[Show Review] A Silent Age and I am Carpenter at One Unit

The question I was asked most at One Unit last night was “What are you doing here?”. I’m not exactly a staple at hardcore shows, and for the last two months I haven’t been attending that many shows at all. Being away, I realize that it’s not the live music that I miss the most.

One Unit has bounced around from space to space since the idea for the venue flowered from the local DIY hardcore scene about two years ago. The new venue at 810 South Edisto Street off Rosewood in Columbia, SC has the potential to be the best space yet. The unassuming cinder block building where One Unit is now housed sits across from a relatively new park and in the shadows of Williams Brice Stadium. This was something that I didn’t realize, or took for granted until the drummer from A Silent Age asked me what that stadium was. Look to your left and you’ll see the lights of the nearly 90,000 capacity stadium jut into the sky. It adds to the experience for a touring band, not so much for the locals.

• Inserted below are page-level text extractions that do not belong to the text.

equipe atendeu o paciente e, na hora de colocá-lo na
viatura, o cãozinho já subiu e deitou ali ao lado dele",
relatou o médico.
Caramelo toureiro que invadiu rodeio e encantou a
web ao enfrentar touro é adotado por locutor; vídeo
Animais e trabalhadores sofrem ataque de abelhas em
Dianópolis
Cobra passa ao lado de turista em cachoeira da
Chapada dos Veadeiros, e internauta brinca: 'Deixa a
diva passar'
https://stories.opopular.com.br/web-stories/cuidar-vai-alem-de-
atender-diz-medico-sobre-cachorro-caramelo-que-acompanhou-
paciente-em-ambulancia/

One thing that the new One Unit space has that the other didn’t is more space. The main concert room, which is only half utilized currently, has two side rooms used for both band storage and potential practice space. The back room, which has a huge garage door, is occupied by a bicycle Co-Op.

Note 1, bring earplugs. The first band was the loudest band I’ve ever heard at a concert and been expected to listen to. So loud I couldn’t stand inside. I didn’t have earplugs for the first band so it was impossible to stand in front of unnecessary full stacks and half stacks. Congrats bros, you reduced the auditory function of 40 18-22 year olds. Apparently you had vocals but no one could tell.  I’m not sure if your band has a name, if you do I never heard you say it. Mad respect for hiding your potential talent behind a wall of earsplitting sound.

After the first band, we’ll call them The Muffled Drop D Chords, was a hardcore band who I also didn’t catch the name of. I didn’t get the name of the first two acts, but you have to understand that the lineup on this show changed a handful of times and at least one band dropped off the day of the show.  The second band was fine though, they at least had an idea of audio volumes and how to control the volume knobs on their amps. They also seemed to understand the fact that above a certain volume your “music” just sounds like a fighter jet flying 10 feet above your head. This band seemed uncomfortable that they were getting into their music, which they shouldn’t have been bothered by. They seemed like a pretty young band both in stage presence and the cohesiveness of their live show. The biggest crowd response came in the form of a Taking Back Sunday cover. They even had me singing along a little bit.

Third up was I am Carpenter who we filmed an acoustic session with earlier in the evening. Since I’ve seen them last they’ve had a couple of changes in the bands, including the addition of utility musician Taylor Pescatore. Their show Monday was hot, sweaty, and intense, as Cathcart and crew played through the dramatic and emotive songs on their upcoming album My God, Clara.

Following I am Carpenter was Richmond, Virginia rock band A Silent Age. Their setup involved hanging a 28 star American flag as a backdrop while Waka Flocka Flame blasted in the background. A Silent age is led by former Bury Your Dead front-man Myke Terry, who wasn’t a bit uncomfortable playing for a crowd more interested in hardcore than modern rock. The Virginians played a high energy live show topped off with industrial lights casting shadows on the ceiling as smoke from a fog machine made everything feel ethereal.